→ **What is expected**
For this listing, the lines between the one holding "建設関連 / 消防設備関連 / 本社（沖縄県宜野湾市） / 新卒採" and the one holding "von Naturhigh", inclusive, must be set down exactly.

→ **Task inputs**
┄┄┄┄┄┄
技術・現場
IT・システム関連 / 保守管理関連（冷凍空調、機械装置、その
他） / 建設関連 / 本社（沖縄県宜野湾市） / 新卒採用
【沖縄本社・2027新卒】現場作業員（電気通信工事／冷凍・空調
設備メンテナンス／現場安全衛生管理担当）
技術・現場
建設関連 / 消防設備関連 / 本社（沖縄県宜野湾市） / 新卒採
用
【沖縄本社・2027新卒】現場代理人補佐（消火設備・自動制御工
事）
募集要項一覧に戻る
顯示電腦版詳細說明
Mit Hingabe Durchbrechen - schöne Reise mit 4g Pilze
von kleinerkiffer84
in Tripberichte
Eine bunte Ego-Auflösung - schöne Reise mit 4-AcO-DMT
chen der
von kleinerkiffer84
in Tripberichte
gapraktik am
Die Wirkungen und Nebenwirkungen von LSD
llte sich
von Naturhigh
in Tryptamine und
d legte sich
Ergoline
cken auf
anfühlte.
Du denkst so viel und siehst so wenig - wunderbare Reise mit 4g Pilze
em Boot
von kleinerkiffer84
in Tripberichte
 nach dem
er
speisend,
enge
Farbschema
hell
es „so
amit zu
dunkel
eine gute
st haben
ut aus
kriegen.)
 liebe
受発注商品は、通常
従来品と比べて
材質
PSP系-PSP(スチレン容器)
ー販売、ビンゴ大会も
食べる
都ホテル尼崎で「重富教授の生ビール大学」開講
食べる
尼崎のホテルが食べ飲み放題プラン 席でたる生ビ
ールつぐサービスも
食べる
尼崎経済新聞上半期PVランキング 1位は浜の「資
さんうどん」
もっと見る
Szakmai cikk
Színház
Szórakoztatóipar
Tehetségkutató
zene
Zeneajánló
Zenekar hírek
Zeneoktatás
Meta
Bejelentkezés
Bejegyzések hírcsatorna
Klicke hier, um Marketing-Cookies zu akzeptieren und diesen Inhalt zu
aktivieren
┄┄┄┄┄┄
→ **Your solution**
建設関連 / 消防設備関連 / 本社（沖縄県宜野湾市） / 新卒採
用
【沖縄本社・2027新卒】現場代理人補佐（消火設備・自動制御工
事）
募集要項一覧に戻る
顯示電腦版詳細說明
Mit Hingabe Durchbrechen - schöne Reise mit 4g Pilze
von kleinerkiffer84
in Tripberichte
Eine bunte Ego-Auflösung - schöne Reise mit 4-AcO-DMT
chen der
von kleinerkiffer84
in Tripberichte
gapraktik am
Die Wirkungen und Nebenwirkungen von LSD
llte sich
von Naturhigh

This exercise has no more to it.